Lesson 6: True positive rate, MDE, and power

A true positive result

A true positive result, often simply called a "true positive", is when we find a statistically significant effect from a treatment in an experiment, and the treatment actually does have an effect. In other words, we correctly identify a significant effect from the treatment, confirming that the treatment had a real impact.

A true positive result is when we observe a large enough mean difference between treatment and control groups to be statistically significant when the treatment truly has an effect.

However, the fact that the treatment has an effect is no guarantee that we will find a true positive result. By chance, people with large outcome values might end up in the control group, and people with low outcome values might end up in the treatment group. In such a situation, we might not find a true positive result, even though the treatment has an effect, because the treatment is canceled out by the difference between the groups caused by the random treatment assignment.

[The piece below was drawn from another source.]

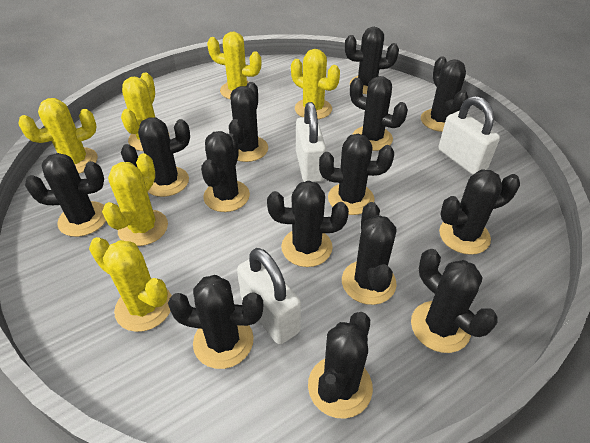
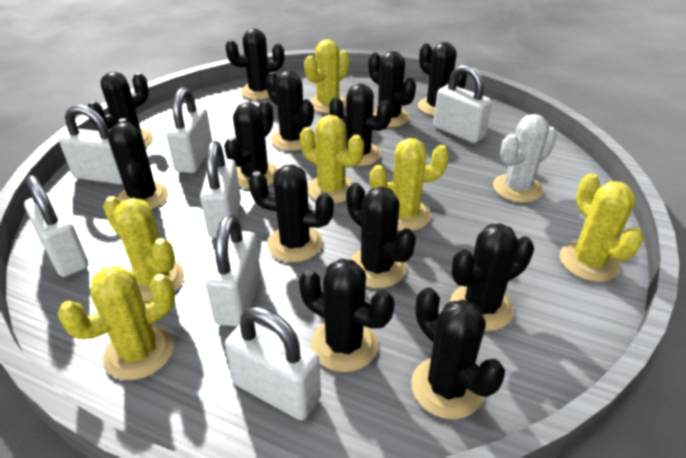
black cactus: [25,153,106,237] [121,117,190,197] [168,275,263,369] [201,131,250,212] [229,82,268,162] [267,181,349,267] [308,312,373,419] [319,134,394,215] [342,202,397,305] [345,27,399,94] [350,76,408,151] [411,249,498,353] [421,57,468,132] [439,169,520,255] = 14 -> [88,72,153,147] [108,118,168,210] [224,100,278,189] [225,28,284,100] [248,165,334,262] [266,71,314,151] [299,259,394,372] [329,84,392,166] [346,182,416,288] [368,51,416,127] [411,287,505,419] [418,42,467,116] [450,223,534,331] = 13
white cactus: none = 0 -> [493,114,557,203] = 1
white padlock: [237,248,301,345] [296,102,326,182] [438,96,500,175] = 3 -> [24,175,88,277] [59,105,123,185] [166,87,212,173] [200,141,241,238] [205,214,261,327] [225,307,321,420] [434,65,492,143] = 7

Thanks to the random assignment of users to treatment and control, probability theory lets us quantify how likely it is with any level of random imbalance between the groups; this is precisely what statistical tests do.
Valid statistical tests quantify the variability of the test statistic under the hypothesis of no treatment effect, which can be used to bound the rate at which we get true positive results for certain hypothetical effects.

True positive rate

We can never be certain about whether an observed result in an experiment is true or not, due to randomness. For this reason, statistical tests are derived to limit the rate of finding the wrong result across many experiments.

A good property for a statistical test to have is a high true positive rate. The true positive rate is the rate at which the test correctly identifies a significant effect when there is a true effect from the treatment.

For example, if we run 100 experiments where the treatment truly affects the outcome metric, and we find that 80 of these experiments show a significant effect, the proportion of experiments where we correctly find a significant effect (80/100=80%) is the true positive rate of this test.

Having a high true positive rate means that the false negative result rate is low, which is good because it means that we are not missing true effects.

The minimum detectable effect (MDE)

How large the true positive rate is depends on several things, including the false positive rate. Importantly, the true positive rate depends on the size of the unknown but true treatment effect.

If the treatment effect is huge relative to the variability of the outcome metric, the true positive rate will be high. If the treatment effect is tiny (but not zero), the true positive rate will be low.

To derive statistical tests with bounded true positive rates, we use the concept of the Minimum Detectable Effect (MDE). The MDE is the smallest effect size that we want to be able to detect in an experiment with a certain true positive rate.
In other words, if there is a true effect of MDE, we want to be able to bound the true positive rate higher than a certain rate.

Power (the intended true positive rate)

Power is a parameter that statistical tests have that corresponds to the lower bound on the true positive rate.
We say that a statistical test is powered for a certain effect (MDE) if the true positive rate over repeated experiments (with a true effect of MDE) is higher than or equal to a desired level of power.
In other words, by using powered statistical tests, we can bound the proportion of experiments where there is a true effect that we fail to detect to 1-power. The value 1-power is called the false negative rate and is often represented by beta.

At this point, you might be wondering why we cannot simply set power to 100% to find all true positive results. The reason is that this would require an infinitely large sample. The relation here is: the larger the sample size the smaller the standard error of the mean difference, and therefore the higher our ability to detect small effects.

Risk management in experimentation is about balancing the risk of false positives and chance for true positives against the sample size required to achieve these risk bounds. Learn more about sample size and how to calculate the required sample size for your experiment in the Sample size calculation - level I course.

For a fixed alpha, the higher power we want, the larger the sample size we need.
We can increase alpha to reduce the required sample size for a given level of power and MDE, but this increases the false positive rate if in fact the treatment doesn't have an effect.

For a fixed alpha and power, we can increase the MDE, but this means that we can only find larger effects, and we might miss smaller effects even if they are practically important.

Notes for Nerds

Sometimes the advice is given to "not trust underpowered experiments". This is because significant treatment effects observed in underpowered experiments are by construction over-estimated. See for example this paper for details.

However, this advice shouldn't be given without reference to the MDE for which the experiment is powered, especially in relation to the true effect. What really matters is the true positive rate, which is a function of the true effect. If the experiment is underpowered for a very small MDE, but the true effect is very large, the true positive rate might be high even when the experiment is underpowered according to its MDE.

The bottom line is that the power is always in relation to a hypothetical effect (MDE). The true effect can be anything, and thus the actual true positive rate can be much larger or smaller than the intended power, even if our sample size is sufficiently large to power the experiment for the MDE we have decided.